Empreendedorismo de Base Comunitária
A Feira do Village e a Fundação FEAC tem tudo a ver. Por meio de um edital, o grupo de empreendedores do território participou do projeto Empreendedorismo de Base Comunitária (EBC), que tem como objetivo apoiar financeiramente iniciativas que resultem em qualidade de vida e bem-estar social e estimulem o exercício de atuação coletiva para transformação do território.
“Participar do EBC mudou completamente a Feira, porque o projeto nos deu condições de investir na compra das barracas dos expositores. Antes alugávamos as barracas, e isso impactava os produtores, pois muitos têm dificuldades financeiras. Pagar a barraca significava para alguns comprometer o investimento na matéria prima para fazer o produto para expor na feira”, explicou Rita.
“A FEAC voltou o olhar para a importância da feira e, por meio do EMC, investiu na compra das barracas que era o ponto crucial para a feira acontecer. Ao invés de pagarmos o aluguel das barracas, hoje a gente faz caixinha de 10 reais por expositor e assim, começamos a ficar autônomos”, disse a apoiadora.
Para que a Feira aconteça, o coletivo é organizado e tem regras. Três das principais: ser morador da região, comercializar produtos produzidos pelos próprios moradores e não comercializar bebidas alcoólicas. “Vamos pensando juntos, todas as decisões são coletivas e temos um calendário permanente de reuniões para todo o ano. Fazemos uma avaliação da feira que passou e planejamos a próxima, elencamos os pontos fracos, ouvirmos um por um para saber o que foi a feira para eles, o que ela está significando. E ouvimos cada vez mais relatos de como isso modifica a vida deles e faz diferença no orçamento familiar”, contou Rita.
Futuro autônomo
Para um futuro próximo, o grupo tem planos de aumentar o número de barracas, já que há mais pessoas interessadas em expor e ampliar os dias em que a feira acontece. Para Rita, a riqueza da feira é trazer para fora de casa todo o talento que pode ser conferido na feira. “Cada feira é diferente da outra, e cada vez mais as pessoas vem conferir. O que se vê são empreendedores em potencial, pessoas hábeis, que têm algum talento e que estava tudo quietinho dentro de casa.
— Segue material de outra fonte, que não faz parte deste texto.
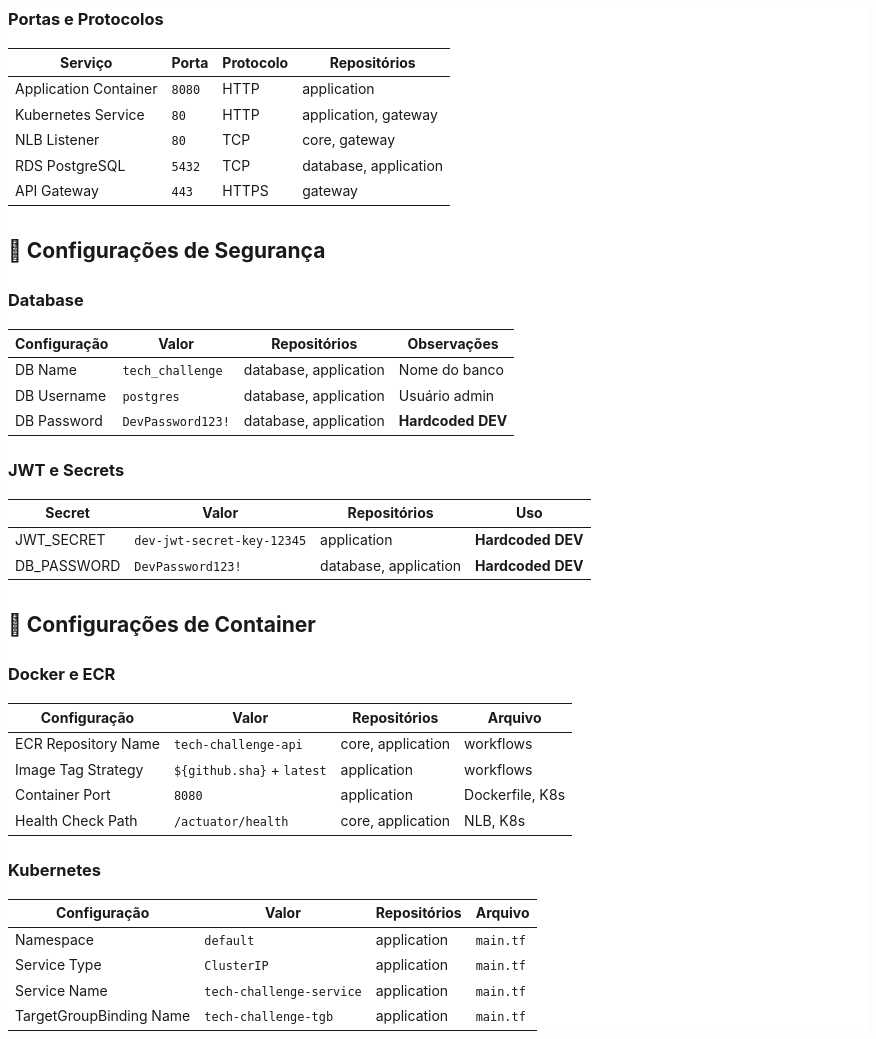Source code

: ### Portas e Protocolos

| Serviço | Porta | Protocolo | Repositórios |
|---------|-------|-----------|--------------|
| Application Container | `8080` | HTTP | application |
| Kubernetes Service | `80` | HTTP | application, gateway |
| NLB Listener | `80` | TCP | core, gateway |
| RDS PostgreSQL | `5432` | TCP | database, application |
| API Gateway | `443` | HTTPS | gateway |

## 🔐 Configurações de Segurança

### Database

| Configuração | Valor | Repositórios | Observações |
|--------------|-------|--------------|-------------|
| DB Name | `tech_challenge` | database, application | Nome do banco |
| DB Username | `postgres` | database, application | Usuário admin |
| DB Password | `DevPassword123!` | database, application | **Hardcoded DEV** |

### JWT e Secrets

| Secret | Valor | Repositórios | Uso |
|--------|-------|--------------|-----|
| JWT_SECRET | `dev-jwt-secret-key-12345` | application | **Hardcoded DEV** |
| DB_PASSWORD | `DevPassword123!` | database, application | **Hardcoded DEV** |

## 🐳 Configurações de Container

### Docker e ECR

| Configuração | Valor | Repositórios | Arquivo |
|--------------|-------|--------------|---------|
| ECR Repository Name | `tech-challenge-api` | core, application | workflows |
| Image Tag Strategy | `${github.sha}` + `latest` | application | workflows |
| Container Port | `8080` | application | Dockerfile, K8s |
| Health Check Path | `/actuator/health` | core, application | NLB, K8s |

### Kubernetes

| Configuração | Valor | Repositórios | Arquivo |
|--------------|-------|--------------|---------|
| Namespace | `default` | application | `main.tf` |
| Service Type | `ClusterIP` | application | `main.tf` |
| Service Name | `tech-challenge-service` | application | `main.tf` |
| TargetGroupBinding Name | `tech-challenge-tgb` | application | `main.tf` |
E mais ainda, está gerando renda, vínculo comunitário e familiar e a autovalorização do potencial de cada um”, analisou a apoiadora.
Moradora do Parque das Garças, bairro vizinho ao Village, Rita se dedica por inteiro à realização da feira e faz isso com prazer e satisfação. “Isso pra mim é a maior riqueza, porque o ser humano que não se engaja num projeto social e não caminha com essa visão de coletividade, de promoção do outro, fica muito pobre como ser humano. Não dá pra encontrar sentido na vida tendo tudo pra si, sem enxergar o valor do outro. Isso é indizível. Não tem como dizer a alegria de saber que você está servindo de degrau para que a pessoa possa galgar uma qualidade de vida melhor para ela. Promover a melhoria de vida dessas pessoas é um interesse genuíno, e é muito bom conseguir isso”, ressaltou. Que essa solidariedade sirva de inspiração para muitas outras Ritas em comunidades vulneráveis.
As próximas datas da Feira do Village são 7 e 21 de dezembro, a partir das 17h na Rua Professor Emílio Coelho, s/n, Village.
Investimento Social Privado
O projeto Empreendedorismo de Base Comunitária é uma iniciativa da Fundação FEAC por meio do Programa Desenvolvimento Local, que investe na mobilização comunitária com o objetivo de transformar territórios gerando bases para uma cidade mais inclusiva, acolhedora, eficiente e sustentável.